Letchworth State Park – New York
Best for: leaf-peeping, active adventures
Dubbed the Grand Canyon of the East, the gorge at the heart of Letchworth State Park covers significantly less ground than its counterpart in Arizona – its cliffs only rise 600ft at their highest point, as opposed to the mile-deep drop of the original out west – but what the Western New York canyon lacks in square footage it makes up for in natural beauty. The Genesee River, flows through the gorge and over dozens of waterfalls, the highest of which tops out at 350ft, making it the tallest in the state – higher even than Niagara. Just about equidistant from Buffalo and Rochester, the park also boasts 66 miles of hiking, trails for biking, horseback riding, and cross-country skiing, and river access for kayaking and whitewater rafting.
Cannon Beach – Oregon
Best for: observing marine ecosystems and spectacular sunsets
On paper, it doesn’t sound like much – just a huge stone rising out of the Pacific Ocean off the Oregon Coast – but in person, it becomes clear why Haystack Rock is one of the state’s must-sees. The 235ft-tall basalt sea stack looms over Cannon Beach, its imposing silhouette serving as a backdrop for shoreline fun and wildlife-watching, not to mention some truly spectacular sunsets. And the natural landmark is just as captivating up close, both on the surface and below the waterline: tufted puffins nest there from early spring through mid-summer and bald eagles hunt in the vicinity, while tidepools at its base showcase colorful marine creatures like sea stars, anemones, crabs, and coral.
Mesa Verde National Park – Colorado
Best for: stunning archaeological discoveries, living history lessons
Rocky Mountain National Park is the crown jewel of Colorado’s public lands, and it pulls focus accordingly for visitors and locals alike. But the southwest portion of the state is just as deserving of attention, and Mesa Verde, a national park devoted to the archaeological heritage of the Ancestral Puebloan people, makes a particularly eye-catching alternative. Perched on a plateau around 8500ft, with Cliff Palace – North America’s largest extant cliff dwelling – nestled into a rock wall below, the park comprises thousands of archeological sites, including hundreds of cliff dwellings that provide a jaw-dropping look at local life circa 600 to 1300 CE.

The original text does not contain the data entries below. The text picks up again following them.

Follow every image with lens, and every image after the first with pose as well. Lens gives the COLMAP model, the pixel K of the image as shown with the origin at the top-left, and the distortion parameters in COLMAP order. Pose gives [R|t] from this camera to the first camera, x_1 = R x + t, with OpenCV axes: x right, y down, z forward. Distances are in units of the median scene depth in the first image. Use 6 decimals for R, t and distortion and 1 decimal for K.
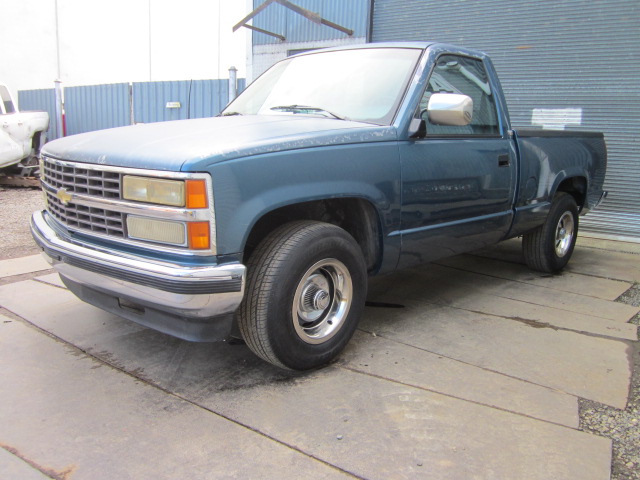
lens RADIAL K [[530.7, 0, 323.9], [0, 530.7, 235.5], [0, 0, 1]] dist [-0.047905, 0.022220]
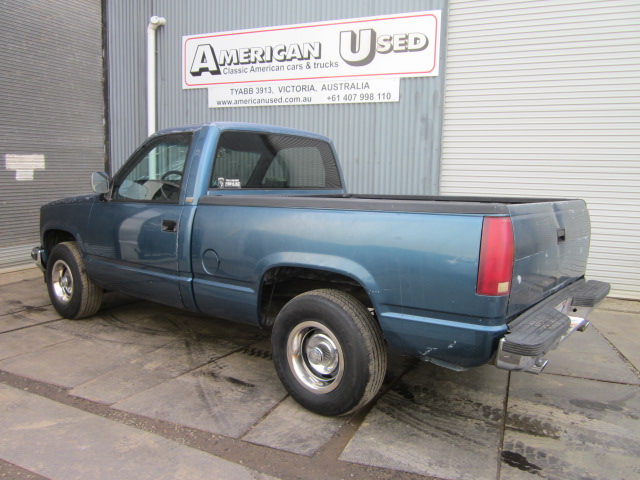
lens RADIAL K [[530.7, 0, 324.0], [0, 530.7, 241.3], [0, 0, 1]] dist [-0.047905, 0.022220]
pose [[-0.145942, -0.168730, 0.974798, -0.799296], [0.156876, 0.968933, 0.191201, -0.192834], [-0.976776, 0.180826, -0.114939, 0.598928]]
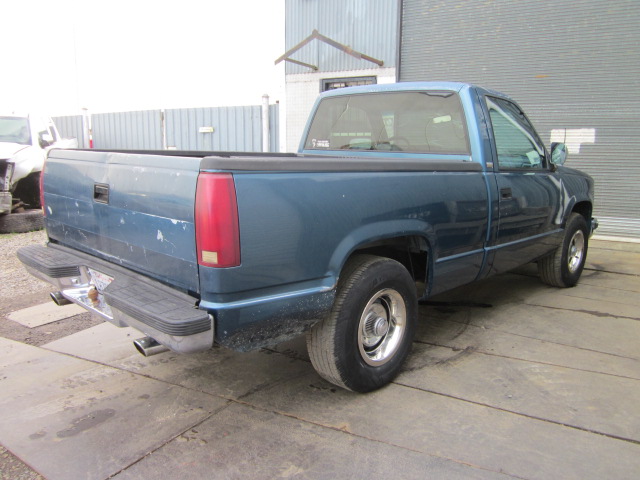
lens RADIAL K [[530.7, 0, 324.2], [0, 530.7, 237.4], [0, 0, 1]] dist [-0.047905, 0.022220]
pose [[0.998390, -0.037068, 0.042946, -0.168311], [0.037589, 0.999228, -0.011389, -0.014437], [-0.042490, 0.012985, 0.999012, -0.126522]]
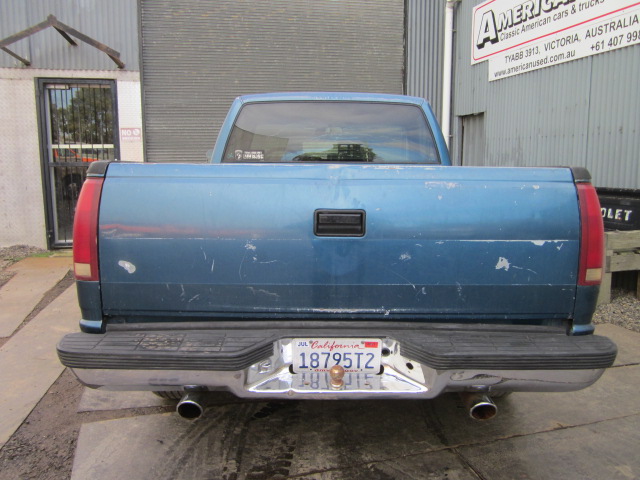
lens RADIAL K [[530.7, 0, 325.9], [0, 530.7, 239.8], [0, 0, 1]] dist [-0.047905, 0.022220]
pose [[0.686186, -0.146591, 0.712503, -0.550920], [0.162184, 0.985660, 0.046596, -0.068565], [-0.709116, 0.083583, 0.700120, 0.110252]]
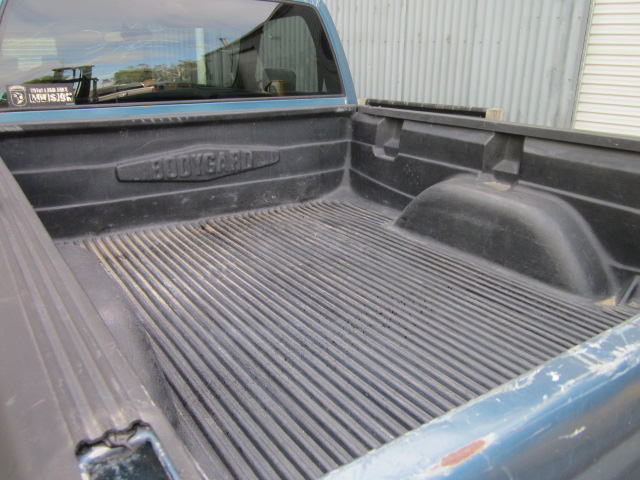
lens RADIAL K [[530.7, 0, 320.7], [0, 530.7, 242.7], [0, 0, 1]] dist [-0.047905, 0.022220]
pose [[0.168582, -0.376649, 0.910887, -0.439842], [0.177994, 0.920554, 0.347704, -0.153880], [-0.969484, 0.103516, 0.222230, 0.392026]]
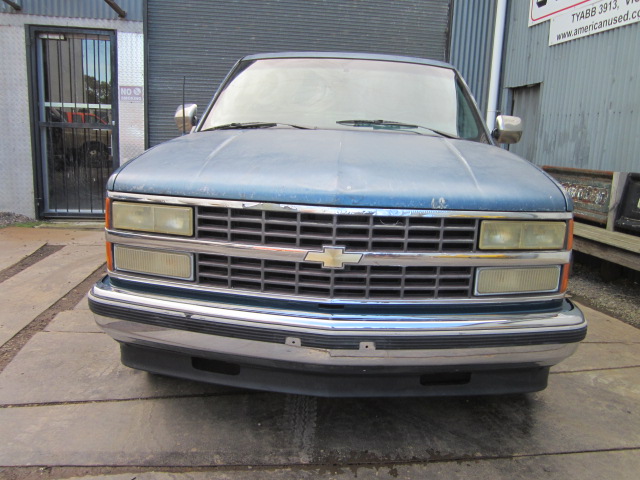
lens RADIAL K [[530.7, 0, 324.6], [0, 530.7, 238.2], [0, 0, 1]] dist [-0.047905, 0.022220]
pose [[0.740084, -0.130725, 0.659686, -0.405505], [0.111990, 0.991186, 0.070777, -0.063654], [-0.663124, 0.021497, 0.748201, 0.204656]]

New River Gorge Bridge – West Virginia
Best for: BASE jumpers, bridge-lovers
Once the longest steel arch bridge in the world and currently the longest single-span steel arch bridge in the country, the New River Gorge Bridge stretches 3030ft across West Virginia’s New River, an ancient waterway etching out a path through the Appalachian Mountains. Located near Fayetteville in the New River Gorge National River, the bridge was a feat of engineering and construction when it was completed in 1977, and today its 88 million pounds of steel and concrete offer epic views from behind the wheel. (For gorgeous scenery sans driving stress, plan a hike to the rim, or visit on Bridge Day, an annual festival that opens things up to pedestrians, spectators, and BASE jumpers taking the plunge.)
Shoshone Falls – Idaho
Best for: Western waterfall-chasers
You’ve met the Grand Canyon of the East, now say hello to the Niagara of the West. Situated in Twin Falls, Idaho, and stretching 900ft wide and 212ft high, Shoshone Falls is taller than its Atlantic Coast counterpart, though the Snake River sends over much less water here – at most, around 20,000 cubic feet of water per second – than the Niagara does in high season. Still, it’s an impressive sight that’s been a Gem State attraction since the mid-19th century, when it offered weary travelers respite from the Oregon Trail, and today the falls are as popular as ever, ensconced in a city park and open to the public for a mere fiver per car.
Lake Shasta Caverns – California
Best for: underground exploration
When you think of scenic vistas, it’s not often that caves come to mind, but from California’s Carlsbad Caverns to the Mammoth Cave system in Kentucky, the American underground is chock-full of geologically-stunning grottos. Just north of Redding, about two hours from the Oregon border, Lake Shasta Caverns is a national natural landmark practically bursting with unique calcite formations. Combining subterranean splendor with beauty above ground, the caves are reachable only by boat – a catamaran trip across the state’s largest reservoir, its crystal-clear waters surrounded on all sides by mountainous terrain – bookending the adventure with knockout views from start to finish.